> [Information]

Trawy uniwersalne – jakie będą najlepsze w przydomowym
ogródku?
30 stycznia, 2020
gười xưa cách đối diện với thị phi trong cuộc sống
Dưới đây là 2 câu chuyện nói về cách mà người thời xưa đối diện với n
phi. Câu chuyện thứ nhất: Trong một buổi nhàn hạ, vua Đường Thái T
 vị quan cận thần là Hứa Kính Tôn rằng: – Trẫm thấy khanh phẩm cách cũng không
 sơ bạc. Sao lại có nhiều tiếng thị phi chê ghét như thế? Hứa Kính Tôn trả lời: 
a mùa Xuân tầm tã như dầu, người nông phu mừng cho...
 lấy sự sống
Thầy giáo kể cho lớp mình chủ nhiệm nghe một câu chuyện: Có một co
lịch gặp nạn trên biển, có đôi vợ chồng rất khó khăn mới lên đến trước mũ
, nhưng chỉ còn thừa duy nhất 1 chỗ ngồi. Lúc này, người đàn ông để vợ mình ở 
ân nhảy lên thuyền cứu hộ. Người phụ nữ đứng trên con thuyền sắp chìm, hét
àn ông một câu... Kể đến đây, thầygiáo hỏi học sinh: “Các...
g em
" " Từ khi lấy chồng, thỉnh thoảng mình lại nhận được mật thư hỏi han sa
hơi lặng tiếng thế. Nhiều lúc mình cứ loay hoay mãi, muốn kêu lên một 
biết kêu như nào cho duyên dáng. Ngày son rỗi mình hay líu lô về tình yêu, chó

==

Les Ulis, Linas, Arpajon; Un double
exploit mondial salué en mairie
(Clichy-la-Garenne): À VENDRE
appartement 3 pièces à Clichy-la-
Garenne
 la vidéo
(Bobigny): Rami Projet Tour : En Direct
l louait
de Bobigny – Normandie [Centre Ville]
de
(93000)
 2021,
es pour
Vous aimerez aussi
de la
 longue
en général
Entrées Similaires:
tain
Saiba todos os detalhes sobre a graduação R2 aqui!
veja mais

> [Job item] Look above for the line with "àn ông một câu..." and the line with "biết kêu như". Retype those two lines and every line between them exactly, adding nothing.

> [Answer space]
àn ông một câu... Kể đến đây, thầygiáo hỏi học sinh: “Các...
g em
" " Từ khi lấy chồng, thỉnh thoảng mình lại nhận được mật thư hỏi han sa
hơi lặng tiếng thế. Nhiều lúc mình cứ loay hoay mãi, muốn kêu lên một 
biết kêu như nào cho duyên dáng. Ngày son rỗi mình hay líu lô về tình yêu, chó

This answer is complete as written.